Now that the candidate has a place to log in and work during the interview (and a way for their work to be observed by interviewers), it's important to spend a few words talking about what they'll be working with, and on. None of this is vital, but all of it will help make life smoother for both you and your interviewees.
First, as a matter of kindness, the shell environments for the candidate account should be reasonably set up: a complete usable PATH environment variable, reasonable editor configuration, etc. You don't have to go overboard customizing these, but if you're giving an interview testing (for example) perl knowledge, making the candidate find the perl binary on your system or figuring out which one is appropriate ("usr bin? opt nytdbin? usr local bin?") is probably a bit excessive. It is helpful for coordination purposes to set up editors, if possible, to display line numbers for easy reference, e.g. "set nu
" and "set ruler
" in the interview account's .vimrc. Shell initialization scripts may also be useful to ensure that the working environment is clean (e.g. cleaning out standard account-specific tmp or data directories that could be modified during the course of an interview), either on login or logout as appropriate. Similarly if the interview involves modifying other resources like a database system, restoration to a known good condition as a part of that process would be advisable.

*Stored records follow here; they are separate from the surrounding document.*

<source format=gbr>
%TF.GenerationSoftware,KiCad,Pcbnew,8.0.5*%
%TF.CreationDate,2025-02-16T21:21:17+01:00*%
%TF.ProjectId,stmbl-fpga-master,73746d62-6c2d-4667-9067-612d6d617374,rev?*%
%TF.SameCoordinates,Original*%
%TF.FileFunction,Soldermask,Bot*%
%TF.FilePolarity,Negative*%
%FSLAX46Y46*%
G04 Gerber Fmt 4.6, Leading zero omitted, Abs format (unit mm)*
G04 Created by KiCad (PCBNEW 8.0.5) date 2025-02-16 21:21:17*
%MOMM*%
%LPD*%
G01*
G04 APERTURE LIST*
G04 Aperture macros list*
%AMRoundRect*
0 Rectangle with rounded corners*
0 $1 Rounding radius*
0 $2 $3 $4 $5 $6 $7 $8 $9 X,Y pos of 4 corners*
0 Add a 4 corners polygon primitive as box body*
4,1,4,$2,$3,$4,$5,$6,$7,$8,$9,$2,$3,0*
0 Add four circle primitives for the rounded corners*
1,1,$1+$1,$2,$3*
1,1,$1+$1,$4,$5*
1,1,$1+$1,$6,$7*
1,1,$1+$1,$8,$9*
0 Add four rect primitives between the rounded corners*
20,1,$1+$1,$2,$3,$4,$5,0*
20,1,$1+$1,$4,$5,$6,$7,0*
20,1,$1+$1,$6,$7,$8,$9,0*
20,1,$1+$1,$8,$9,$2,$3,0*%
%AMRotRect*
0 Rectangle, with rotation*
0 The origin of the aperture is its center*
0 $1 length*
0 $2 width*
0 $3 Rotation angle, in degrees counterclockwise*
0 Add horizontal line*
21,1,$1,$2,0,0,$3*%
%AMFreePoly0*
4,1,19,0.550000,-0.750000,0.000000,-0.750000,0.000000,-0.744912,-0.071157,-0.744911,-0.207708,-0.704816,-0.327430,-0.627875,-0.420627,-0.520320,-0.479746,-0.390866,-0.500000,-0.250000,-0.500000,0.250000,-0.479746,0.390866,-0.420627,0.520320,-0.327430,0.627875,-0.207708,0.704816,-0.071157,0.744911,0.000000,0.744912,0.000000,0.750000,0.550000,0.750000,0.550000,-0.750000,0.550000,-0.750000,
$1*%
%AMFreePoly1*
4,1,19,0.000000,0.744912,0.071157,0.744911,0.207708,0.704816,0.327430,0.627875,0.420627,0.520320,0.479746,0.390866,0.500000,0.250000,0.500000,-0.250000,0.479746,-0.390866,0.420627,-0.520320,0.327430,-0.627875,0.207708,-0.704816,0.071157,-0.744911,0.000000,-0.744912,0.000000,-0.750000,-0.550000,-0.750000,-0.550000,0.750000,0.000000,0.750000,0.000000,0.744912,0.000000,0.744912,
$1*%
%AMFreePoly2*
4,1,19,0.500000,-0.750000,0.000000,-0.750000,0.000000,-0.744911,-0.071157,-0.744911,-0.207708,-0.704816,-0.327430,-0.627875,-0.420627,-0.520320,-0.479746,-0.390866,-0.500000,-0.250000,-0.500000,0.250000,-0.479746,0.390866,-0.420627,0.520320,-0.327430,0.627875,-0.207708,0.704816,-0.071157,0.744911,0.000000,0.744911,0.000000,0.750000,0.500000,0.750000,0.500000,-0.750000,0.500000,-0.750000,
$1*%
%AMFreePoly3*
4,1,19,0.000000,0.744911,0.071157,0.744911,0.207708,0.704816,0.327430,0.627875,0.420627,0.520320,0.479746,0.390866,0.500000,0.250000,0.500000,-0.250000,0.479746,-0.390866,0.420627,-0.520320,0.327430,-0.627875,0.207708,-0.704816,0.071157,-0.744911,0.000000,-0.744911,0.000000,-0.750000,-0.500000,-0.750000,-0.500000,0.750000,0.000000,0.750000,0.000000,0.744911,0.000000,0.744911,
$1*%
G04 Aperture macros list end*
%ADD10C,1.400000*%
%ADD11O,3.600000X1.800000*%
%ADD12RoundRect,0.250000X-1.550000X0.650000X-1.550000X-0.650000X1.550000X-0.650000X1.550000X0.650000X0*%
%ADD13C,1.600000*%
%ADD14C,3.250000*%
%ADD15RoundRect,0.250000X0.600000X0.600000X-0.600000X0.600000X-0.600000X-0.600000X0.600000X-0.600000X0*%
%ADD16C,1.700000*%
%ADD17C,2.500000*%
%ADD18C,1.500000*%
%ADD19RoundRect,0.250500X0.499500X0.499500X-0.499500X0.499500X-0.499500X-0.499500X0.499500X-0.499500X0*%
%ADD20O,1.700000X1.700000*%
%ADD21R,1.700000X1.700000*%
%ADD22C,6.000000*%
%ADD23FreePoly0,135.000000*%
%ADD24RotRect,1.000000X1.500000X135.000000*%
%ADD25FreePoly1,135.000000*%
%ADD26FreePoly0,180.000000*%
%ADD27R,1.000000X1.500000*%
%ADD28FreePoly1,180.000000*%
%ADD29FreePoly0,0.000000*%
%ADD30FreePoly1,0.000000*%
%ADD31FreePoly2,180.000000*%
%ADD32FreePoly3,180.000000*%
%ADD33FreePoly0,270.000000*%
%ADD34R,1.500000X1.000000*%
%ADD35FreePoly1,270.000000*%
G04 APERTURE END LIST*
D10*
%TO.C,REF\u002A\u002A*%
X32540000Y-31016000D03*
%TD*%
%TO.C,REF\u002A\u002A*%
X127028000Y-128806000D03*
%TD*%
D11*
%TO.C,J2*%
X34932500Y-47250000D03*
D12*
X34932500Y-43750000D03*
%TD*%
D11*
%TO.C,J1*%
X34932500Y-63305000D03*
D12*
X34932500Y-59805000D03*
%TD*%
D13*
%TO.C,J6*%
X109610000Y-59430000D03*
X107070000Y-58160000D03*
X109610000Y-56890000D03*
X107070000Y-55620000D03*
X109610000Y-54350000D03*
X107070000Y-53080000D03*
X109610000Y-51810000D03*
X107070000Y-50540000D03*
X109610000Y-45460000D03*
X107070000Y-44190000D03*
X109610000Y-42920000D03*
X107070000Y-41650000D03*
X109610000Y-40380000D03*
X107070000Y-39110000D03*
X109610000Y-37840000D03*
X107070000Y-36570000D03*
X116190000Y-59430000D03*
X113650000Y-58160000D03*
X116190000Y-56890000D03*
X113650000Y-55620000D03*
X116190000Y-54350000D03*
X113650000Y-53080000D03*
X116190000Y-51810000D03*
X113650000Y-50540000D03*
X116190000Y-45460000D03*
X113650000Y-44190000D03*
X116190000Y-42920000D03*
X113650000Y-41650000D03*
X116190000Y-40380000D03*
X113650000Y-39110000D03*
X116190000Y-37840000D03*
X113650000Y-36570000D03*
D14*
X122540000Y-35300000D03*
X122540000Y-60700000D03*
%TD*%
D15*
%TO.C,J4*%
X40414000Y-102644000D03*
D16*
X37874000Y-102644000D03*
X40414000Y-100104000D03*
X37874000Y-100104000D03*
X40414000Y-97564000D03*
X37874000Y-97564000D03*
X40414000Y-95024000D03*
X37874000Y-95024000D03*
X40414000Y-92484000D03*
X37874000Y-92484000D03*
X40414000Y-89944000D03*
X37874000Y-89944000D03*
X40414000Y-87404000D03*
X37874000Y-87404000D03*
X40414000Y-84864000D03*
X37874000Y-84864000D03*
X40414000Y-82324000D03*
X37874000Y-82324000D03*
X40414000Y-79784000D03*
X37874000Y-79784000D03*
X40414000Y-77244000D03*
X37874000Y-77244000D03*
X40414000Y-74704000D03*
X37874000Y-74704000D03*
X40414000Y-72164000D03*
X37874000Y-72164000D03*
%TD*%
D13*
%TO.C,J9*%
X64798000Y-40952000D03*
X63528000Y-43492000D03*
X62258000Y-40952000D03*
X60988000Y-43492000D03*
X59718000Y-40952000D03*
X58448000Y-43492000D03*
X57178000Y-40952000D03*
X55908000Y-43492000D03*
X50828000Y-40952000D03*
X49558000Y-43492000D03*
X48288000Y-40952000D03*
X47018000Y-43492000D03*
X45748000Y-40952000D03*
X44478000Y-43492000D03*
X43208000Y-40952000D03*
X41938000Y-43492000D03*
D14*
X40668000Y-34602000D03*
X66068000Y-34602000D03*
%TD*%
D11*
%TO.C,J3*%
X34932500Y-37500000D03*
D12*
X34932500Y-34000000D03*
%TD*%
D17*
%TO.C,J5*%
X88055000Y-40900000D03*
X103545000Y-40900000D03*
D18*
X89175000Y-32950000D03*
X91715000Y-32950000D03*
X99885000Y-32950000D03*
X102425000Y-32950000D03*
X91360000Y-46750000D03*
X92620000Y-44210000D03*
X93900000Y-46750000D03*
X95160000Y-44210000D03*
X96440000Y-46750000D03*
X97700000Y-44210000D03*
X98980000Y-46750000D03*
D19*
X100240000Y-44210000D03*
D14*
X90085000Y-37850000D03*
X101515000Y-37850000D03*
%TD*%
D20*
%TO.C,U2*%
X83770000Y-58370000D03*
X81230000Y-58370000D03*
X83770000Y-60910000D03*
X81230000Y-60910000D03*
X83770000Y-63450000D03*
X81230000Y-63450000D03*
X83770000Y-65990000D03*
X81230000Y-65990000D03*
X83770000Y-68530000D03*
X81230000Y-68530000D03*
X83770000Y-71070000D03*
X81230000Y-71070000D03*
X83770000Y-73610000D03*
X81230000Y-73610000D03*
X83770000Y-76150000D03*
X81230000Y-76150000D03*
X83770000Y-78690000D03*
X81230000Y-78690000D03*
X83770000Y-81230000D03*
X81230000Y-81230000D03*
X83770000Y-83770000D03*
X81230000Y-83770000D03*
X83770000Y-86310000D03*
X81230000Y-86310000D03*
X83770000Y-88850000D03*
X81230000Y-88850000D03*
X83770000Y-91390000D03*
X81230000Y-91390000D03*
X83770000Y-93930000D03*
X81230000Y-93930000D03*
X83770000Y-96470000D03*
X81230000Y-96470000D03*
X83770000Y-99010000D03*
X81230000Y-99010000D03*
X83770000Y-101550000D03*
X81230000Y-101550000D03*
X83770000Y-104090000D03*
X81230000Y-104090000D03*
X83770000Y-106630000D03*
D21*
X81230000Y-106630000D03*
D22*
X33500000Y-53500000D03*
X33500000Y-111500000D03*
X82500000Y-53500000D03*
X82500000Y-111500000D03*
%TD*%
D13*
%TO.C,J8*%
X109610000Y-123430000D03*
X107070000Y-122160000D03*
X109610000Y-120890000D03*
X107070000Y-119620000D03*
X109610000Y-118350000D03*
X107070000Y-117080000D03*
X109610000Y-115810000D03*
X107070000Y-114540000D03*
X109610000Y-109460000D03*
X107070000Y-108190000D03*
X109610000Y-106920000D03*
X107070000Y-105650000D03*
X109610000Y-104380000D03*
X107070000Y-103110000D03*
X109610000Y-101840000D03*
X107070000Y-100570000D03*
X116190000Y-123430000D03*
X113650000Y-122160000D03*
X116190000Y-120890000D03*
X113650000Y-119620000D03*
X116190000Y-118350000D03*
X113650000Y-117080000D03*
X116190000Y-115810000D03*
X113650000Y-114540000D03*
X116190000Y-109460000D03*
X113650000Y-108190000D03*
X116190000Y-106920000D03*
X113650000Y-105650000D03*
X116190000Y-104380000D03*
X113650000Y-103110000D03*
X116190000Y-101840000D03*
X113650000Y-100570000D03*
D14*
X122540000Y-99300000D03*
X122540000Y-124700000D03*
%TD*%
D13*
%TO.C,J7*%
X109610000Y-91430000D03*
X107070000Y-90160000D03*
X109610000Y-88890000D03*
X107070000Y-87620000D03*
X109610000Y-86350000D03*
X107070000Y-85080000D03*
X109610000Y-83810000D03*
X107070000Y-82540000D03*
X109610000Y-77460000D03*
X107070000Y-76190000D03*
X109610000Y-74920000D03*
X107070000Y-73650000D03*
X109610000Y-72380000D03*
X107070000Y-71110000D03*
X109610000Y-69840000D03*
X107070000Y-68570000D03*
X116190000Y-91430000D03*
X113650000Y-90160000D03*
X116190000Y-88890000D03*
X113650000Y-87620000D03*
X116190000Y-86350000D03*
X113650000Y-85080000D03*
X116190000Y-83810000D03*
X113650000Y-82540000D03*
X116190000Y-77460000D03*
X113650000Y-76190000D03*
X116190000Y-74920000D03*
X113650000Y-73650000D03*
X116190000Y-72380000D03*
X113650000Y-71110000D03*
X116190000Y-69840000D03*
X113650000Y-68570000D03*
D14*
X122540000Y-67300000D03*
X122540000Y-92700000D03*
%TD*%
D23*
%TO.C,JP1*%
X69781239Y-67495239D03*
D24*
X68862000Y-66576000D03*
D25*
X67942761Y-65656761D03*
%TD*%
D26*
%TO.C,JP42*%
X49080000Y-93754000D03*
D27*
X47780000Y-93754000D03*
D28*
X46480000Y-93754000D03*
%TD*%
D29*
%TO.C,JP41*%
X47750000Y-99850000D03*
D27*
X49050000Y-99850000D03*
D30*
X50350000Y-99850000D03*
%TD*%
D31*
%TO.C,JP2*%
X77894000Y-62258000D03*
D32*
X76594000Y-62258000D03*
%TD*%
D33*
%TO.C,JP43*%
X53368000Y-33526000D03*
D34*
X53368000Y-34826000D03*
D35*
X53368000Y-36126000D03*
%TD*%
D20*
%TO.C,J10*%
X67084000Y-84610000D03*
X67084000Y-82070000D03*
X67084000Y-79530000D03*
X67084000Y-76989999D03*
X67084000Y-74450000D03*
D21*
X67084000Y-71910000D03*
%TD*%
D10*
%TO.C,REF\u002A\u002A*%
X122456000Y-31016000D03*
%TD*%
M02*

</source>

Second, it is extremely useful to keep an interview problem set and all associated working data in source control. This could include program fragments to debug, data files to parse and report upon (e.g., a csv), SQL files to apply to an interview database, and so forth. Retrieval of these resources from source control could be automated as part of the environment setup/cleanup shell initialization script work mentioned above. The source control system used is not terribly important as the likely working set size for interview data is a few tens of files at most and branching/merging/other advanced use cases are not likely.
Conclusion
So, putting all of the pieces together, you'll be able to do things like asking a developer candidate to perform tasks like ssh to a Unix account, use command line tools to debug a program, write a new one, develop a quick and dirty report about a data file, write an ETL script to dump a database table to csv or whip up a quick RESTful web service, and more. Doesn't that sound a bit closer to what you hope to pay them to do every day rather than figuring out how many races you have to conduct with N horses of group size M to find the fastest one?